> Work instructions: For the string "Libre", report how many lines in the records below contain it, and nothing more.

> Material for this exercise:
****************

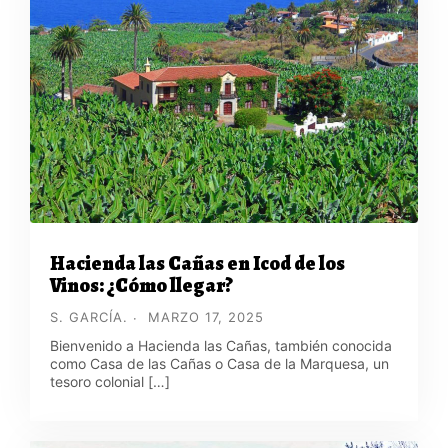
Hacienda las Cañas en Icod de los
Vinos: ¿Cómo llegar?
S. GARCÍA.
MARZO 17, 2025
Bienvenido a Hacienda las Cañas, también conocida
como Casa de las Cañas o Casa de la Marquesa, un
tesoro colonial […]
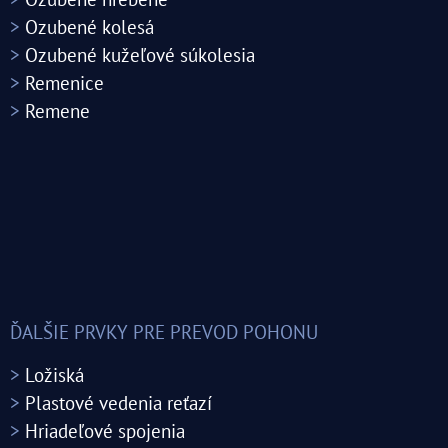
>
Ozubené kolesá
>
Ozubené kužeľové súkolesia
>
Remenice
>
Remene
ĎALŠIE PRVKY PRE PREVOD POHONU
>
Ložiská
>
Plastové vedenia reťazí
>
Hriadeľové spojenia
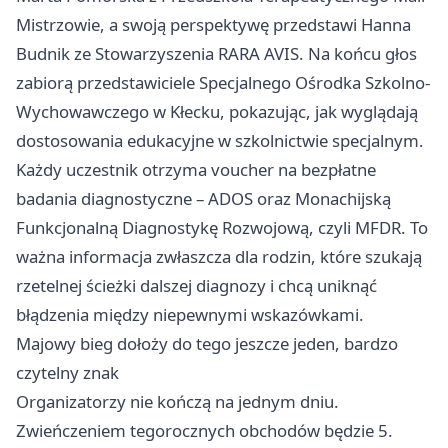
Mistrzowie, a swoją perspektywę przedstawi Hanna
Budnik ze Stowarzyszenia RARA AVIS. Na końcu głos
zabiorą przedstawiciele Specjalnego Ośrodka Szkolno-
Wychowawczego w Kłecku, pokazując, jak wyglądają
dostosowania edukacyjne w szkolnictwie specjalnym.
Każdy uczestnik otrzyma voucher na bezpłatne
badania diagnostyczne – ADOS oraz Monachijską
Funkcjonalną Diagnostykę Rozwojową, czyli MFDR. To
ważna informacja zwłaszcza dla rodzin, które szukają
rzetelnej ścieżki dalszej diagnozy i chcą uniknąć
błądzenia między niepewnymi wskazówkami.
Majowy bieg dołoży do tego jeszcze jeden, bardzo
czytelny znak
Organizatorzy nie kończą na jednym dniu.
Zwieńczeniem tegorocznych obchodów będzie 5.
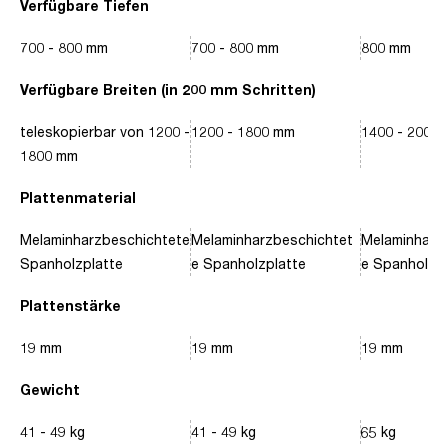
Verfügbare Tiefen
700 - 800 mm
700 - 800 mm
800 mm
Verfügbare Breiten (in 200 mm Schritten)
teleskopierbar von 1200 -
1200 - 1800 mm
1400 - 2000
1800 mm
Plattenmaterial
Melaminharzbeschichtete
Melaminharzbeschichtet
Melaminharz
Spanholzplatte
e Spanholzplatte
e Spanholzpl
Plattenstärke
19 mm
19 mm
19 mm
Gewicht
41 - 49 kg
41 - 49 kg
65 kg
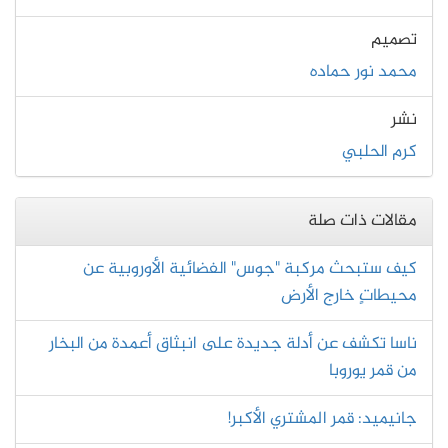
تصميم
محمد نور حماده
نشر
كرم الحلبي
مقالات ذات صلة
كيف ستبحث مركبة "جوس" الفضائية الأوروبية عن
محيطاتٍ خارج الأرض
ناسا تكشف عن أدلة جديدة على انبثاق أعمدة من البخار
من قمر يوروبا
جانيميد: قمر المشتري الأكبر!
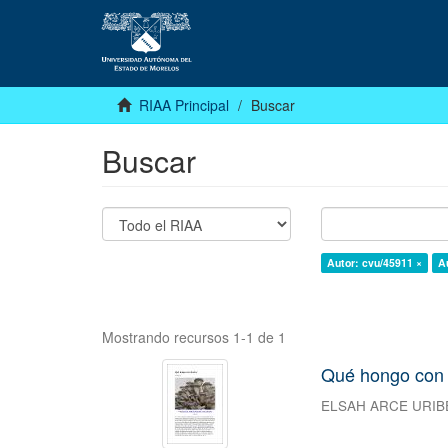
RIAA Principal
Buscar
Buscar
Autor: cvu/45911 ×
A
Mostrando recursos 1-1 de 1
Qué hongo con 
ELSAH ARCE URIB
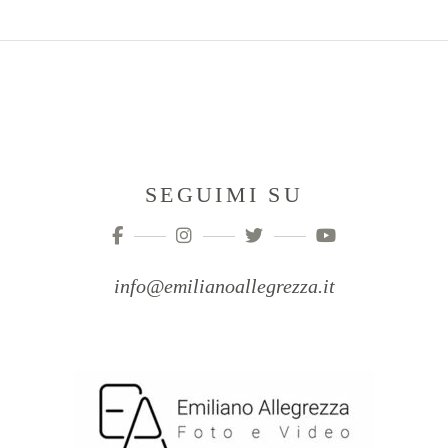
SEGUIMI SU
info@emilianoallegrezza.it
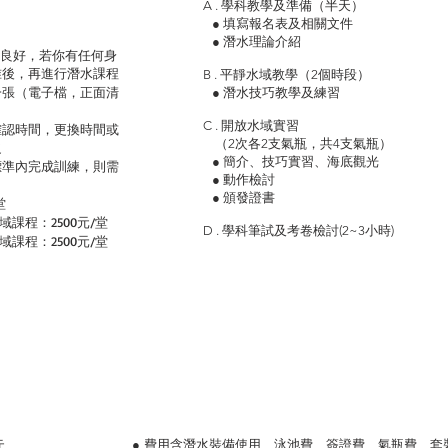
A . 學科教學及準備（半天）
● 填寫報名表及相關文件
● 潛水理論介紹
況良好，若你有任何身
准後，再進行潛水課程
B . 平靜水域教學（2個時段）
一張（電子檔，正面清
● 潛水技巧教學及練習
C . 開放水域實習
確認時間，更換時間或
（2次各2支氣瓶，共4支氣瓶）
之
● 簡介、技巧實習、海底觀光
標準內完成訓練，則需
● 動作檢討
● 頒發證書
堂
課程：2500元/堂
D . 學科筆試及考卷檢討(2~3小時)
域課程：2500元/堂
● 費用含潛水裝備使用、泳池費、簽證費、氣瓶費、套
元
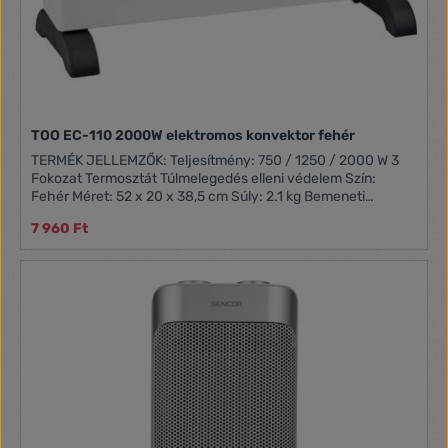
TOO EC-110 2000W elektromos konvektor fehér
TERMÉK JELLEMZŐK: Teljesítmény: 750 / 1250 / 2000 W 3
Fokozat Termosztát Túlmelegedés elleni védelem Szín:
Fehér Méret: 52 x 20 x 38,5 cm Súly: 2.1 kg Bemeneti
feszültség / Frekvencia: ~230V / 50-60Hz Doboz tartalma:
7 960 Ft
TOO EC -110 2000W fehér elektromos konvektor Használati
útmutató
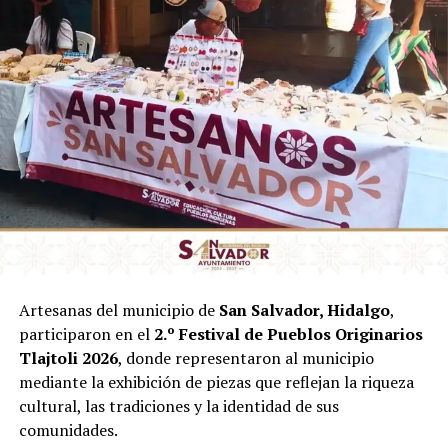
Artesanas del municipio de
San Salvador, Hidalgo
,
participaron en el
2.º Festival de Pueblos Originarios
Tlajtoli 2026
, donde representaron al municipio
mediante la exhibición de piezas que reflejan la riqueza
cultural, las tradiciones y la identidad de sus
comunidades.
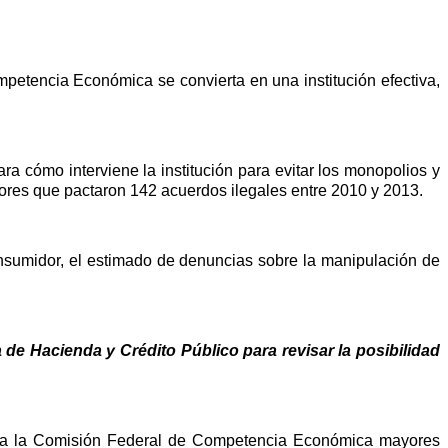
etencia Económica se convierta en una institución efectiva,
 cómo interviene la institución para evitar los monopolios y
adores que pactaron 142 acuerdos ilegales entre 2010 y 2013.
nsumidor, el estimado de denuncias sobre la manipulación de
a de Hacienda y Crédito Público para revisar la posibilidad
dar a la Comisión Federal de Competencia Económica mayores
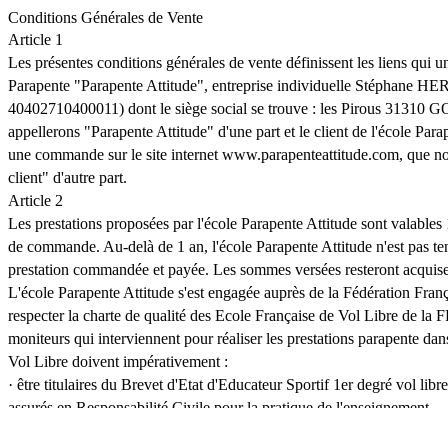
Conditions Générales de Vente
Article 1
Les présentes conditions générales de vente définissent les liens qui un
Parapente "Parapente Attitude", entreprise individuelle Stéphan
40402710400011) dont le siège social se trouve : les Pirous 3131
appellerons "Parapente Attitude" d'une part et le client de l'école Para
une commande sur le site internet www.parapenteattitude.com, que n
client" d'autre part.
Article 2
Les prestations proposées par l'école Parapente Attitude sont valables
de commande. Au-delà de 1 an, l'école Parapente Attitude n'est pas ten
prestation commandée et payée. Les sommes versées resteront acquise
L'école Parapente Attitude s'est engagée auprès de la Fédération Franç
respecter la charte de qualité des Ecole Française de Vol Libre de l
moniteurs qui interviennent pour réaliser les prestations parapente da
Vol Libre doivent impérativement :
· être titulaires du Brevet d'Etat d'Educateur Sportif 1er degré vol libr
assurés en Responsabilité Civile pour la pratique de l'enseignement.
· posséder un parachute de secours pour réaliser les vols parapente d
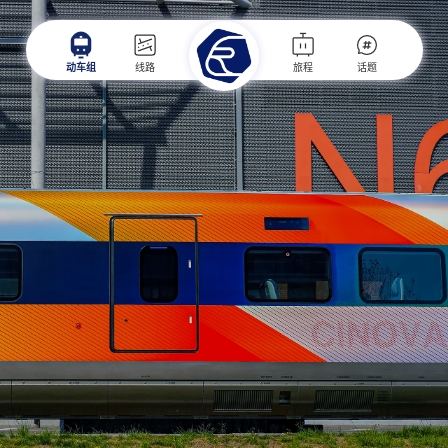
动车组
线路
旅程
话题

****************

> Answer section: 2